-- Text under study --
__________________________________________________

Poses are just boundaries in a sequence. The number and spacing of the in betweens is dictated by the goals of the animator. But this technique is independent of external decisions. It merely allows the animator to fill in the in betweens in an iterative process. The addition of a sound track may make the timing less free form and easier to predict but the steps aren’t different with or without the sound track just the degree of external restriction on the outcome. In fact, most pose to pose animation is used in order to accommodate a sound track’s requirements. Otherwise one might just as well work straight ahead if there are no predetermined synchronizations mandated. But the question being responded to here has to do with integrating in between drawings into an element in the exposure sheet, which TBS accommodates easily as described. -JK

jk,
the method you described resembles the straight ahead approach, because the development is linear from the beginning.

i only pointed out that the animation to some soundtrack (like a music video) can’t work this way, because the poses there have to be set all over the audio track length, and preview as the whole to get the overall feeling.

in other words: i pointed out to an example where this method is of no use.
nothing more.
and nothing less.
cheers,
rob

Let’s say I’ve got a bit of dialog to do that lasts 50 frames. I’m animating on twos.
I put my drawings down to match it… maybe 5 drawings scattered along the timeline.
Then I want to go back and do the inbetweens, …20 drawings.
Now I’ve got 25 drawings on twos, scattered along 50 frames. The rest are empty frames.

TBS would have me go through that timeline and fill in every other frame with the drawing number preceeding it. That’s a huge waste of time. It should have that option to just select the whole timeline and ditch the empty frames without effecting the position of those that are filled in.

__________________________________________________

-- Record set --
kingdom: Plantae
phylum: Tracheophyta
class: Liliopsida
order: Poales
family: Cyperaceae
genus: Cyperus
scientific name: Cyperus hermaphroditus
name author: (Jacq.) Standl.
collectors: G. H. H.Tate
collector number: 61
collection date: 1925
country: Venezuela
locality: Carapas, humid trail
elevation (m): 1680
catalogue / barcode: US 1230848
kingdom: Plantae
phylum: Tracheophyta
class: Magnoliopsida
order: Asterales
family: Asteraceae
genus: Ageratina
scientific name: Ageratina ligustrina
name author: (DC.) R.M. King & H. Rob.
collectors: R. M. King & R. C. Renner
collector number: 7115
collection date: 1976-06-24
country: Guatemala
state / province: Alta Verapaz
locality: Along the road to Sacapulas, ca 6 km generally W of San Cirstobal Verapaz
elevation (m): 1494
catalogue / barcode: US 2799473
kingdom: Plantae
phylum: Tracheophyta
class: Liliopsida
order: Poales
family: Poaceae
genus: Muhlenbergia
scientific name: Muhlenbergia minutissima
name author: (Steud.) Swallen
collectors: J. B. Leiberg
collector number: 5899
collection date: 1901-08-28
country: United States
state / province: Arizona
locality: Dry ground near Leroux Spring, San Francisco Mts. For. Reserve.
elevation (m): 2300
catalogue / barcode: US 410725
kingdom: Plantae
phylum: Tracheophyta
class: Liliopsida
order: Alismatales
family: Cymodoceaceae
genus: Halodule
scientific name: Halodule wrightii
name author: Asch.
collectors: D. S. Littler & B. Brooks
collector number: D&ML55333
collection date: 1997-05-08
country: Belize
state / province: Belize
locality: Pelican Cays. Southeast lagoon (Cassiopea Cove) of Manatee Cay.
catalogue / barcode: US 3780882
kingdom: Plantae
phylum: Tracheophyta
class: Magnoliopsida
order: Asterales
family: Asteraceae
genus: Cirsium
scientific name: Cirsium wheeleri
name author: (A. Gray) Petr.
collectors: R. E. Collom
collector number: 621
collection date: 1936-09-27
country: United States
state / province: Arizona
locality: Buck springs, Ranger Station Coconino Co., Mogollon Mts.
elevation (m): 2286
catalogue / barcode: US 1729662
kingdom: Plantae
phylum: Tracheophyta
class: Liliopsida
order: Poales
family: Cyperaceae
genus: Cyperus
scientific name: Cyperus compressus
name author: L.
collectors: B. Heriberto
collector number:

__________________________________________________

-- Actions to take --
#1 Quote the passage of the forum thread on in-between drawings that opens with the words containing "i only pointed" and closes with "the overall feeling.".
#2 Extend the forum thread on in-between drawings, picking up after its last sentence.
The data has nothing to do with the forum thread on in-between drawings.

-- Answers by item --
#1
i only pointed out that the animation to some soundtrack (like a music video) can’t work this way, because the poses there have to be set all over the audio track length, and preview as the whole to get the overall feeling.

#2
But I just have a feeling this will never happen… or it will, but for Solo. They’re done improving Toon Boom Studio.



ScottyA, A totally unfair statement.

Rob, what can I say that wouldn’t result in further insipid argument, you win. -JK

I would love to be proved wrong…

Hi Scotty,

Toon Boom Studio and Toon Boom Solo has 2 completely different development team and Studio is still developped as whole software. We are taking in consideration all the feature request you post and send to us and try to squeeze in as many as we can for next releases to come.

Best regards,

Ugo

That’s the best thing I’ve heard all day… thanks!



jk, i’m not competing with anybody to win here, i try to stay matter-of-factly. i’ve only brought an example that contradicted your theory.
oooops, sorry, i’ve forgotten only your arguments are glamorous. every other user talks insipidly.

apparently you’re incapable of admitting any tiny flaw of your argumentation.
cheers,
rob

I don’t see how this has been fixed in Toon Boom 4, so I’ll ask again.

http://www.commanderkitty.com/blog/toonBoom1.gif

That’s my timeline. I draw images where I need them.
How do I stretch out those exposures to look like this;

http://www.commanderkitty.com/blog/toonBoom2.gif

Without going in and manually numbering each frame?

This has not been a problem that needed to be corrected in V4 because it has been a feature previously. I will do a more extensive blog article when time permits, but if you read the page in the WIKI it might help you to better understand the technique. Adjusting Timing Using Set Exposure

Don’t start out spacing your cells as you have then shown in your first time line example. Lay them out in a contiguous sequence. Then use set exposure to adjust their relative position as described in the WIKI article referenced above. Try it and you will see that it works very well. -JK

Hi,

For the moment what you could do instead of numbering all the frames is to do a drag and drop from the timeline while keeping control pressed. You will need to do it for each frame but this should still be more convenient.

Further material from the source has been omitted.